▶ WHAT TO PRODUCE
In the records below, find the line containing "Бібліографічний опис", then extract that line and all subsequent lines exactly, leaving out everything else.

━━ GIVEN RECORDS ━━

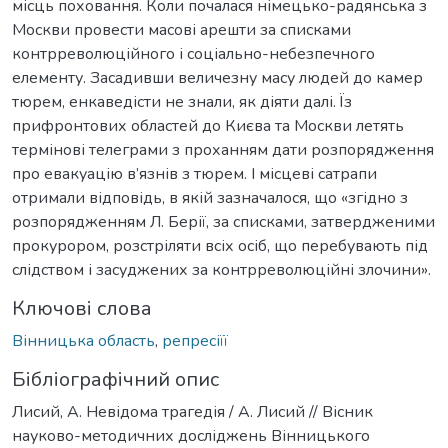
місць поховання. Коли почалася німецько-радянська з
Москви провести масові арешти за списками
контрреволюційного і соціально-небезпечного
елементу. Засадивши величезну масу людей до камер
тюрем, енкаведісти не знали, як діяти далі. Їз
прифронтових областей до Києва та Москви летять
термінові телеграми з проханням дати розпорядження
про евакуацію в’язнів з тюрем. І місцеві сатрапи
отримали відповідь, в якій зазначалося, що «згідно з
розпорядженням Л. Берії, за списками, затвердженими
прокурором, розстріляти всіх осіб, що перебувають під
слідством і засуджених за контрреволюційні злочини».
Ключові слова
Вінницька область
,
репресіїї
Бібліографічний опис
Лисий, А. Невідома трагедія / А. Лисий // Вісник
науково-методичних досліджень Вінницького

━━━

▶ RESULT OF THIS TASK
Бібліографічний опис
Лисий, А. Невідома трагедія / А. Лисий // Вісник
науково-методичних досліджень Вінницького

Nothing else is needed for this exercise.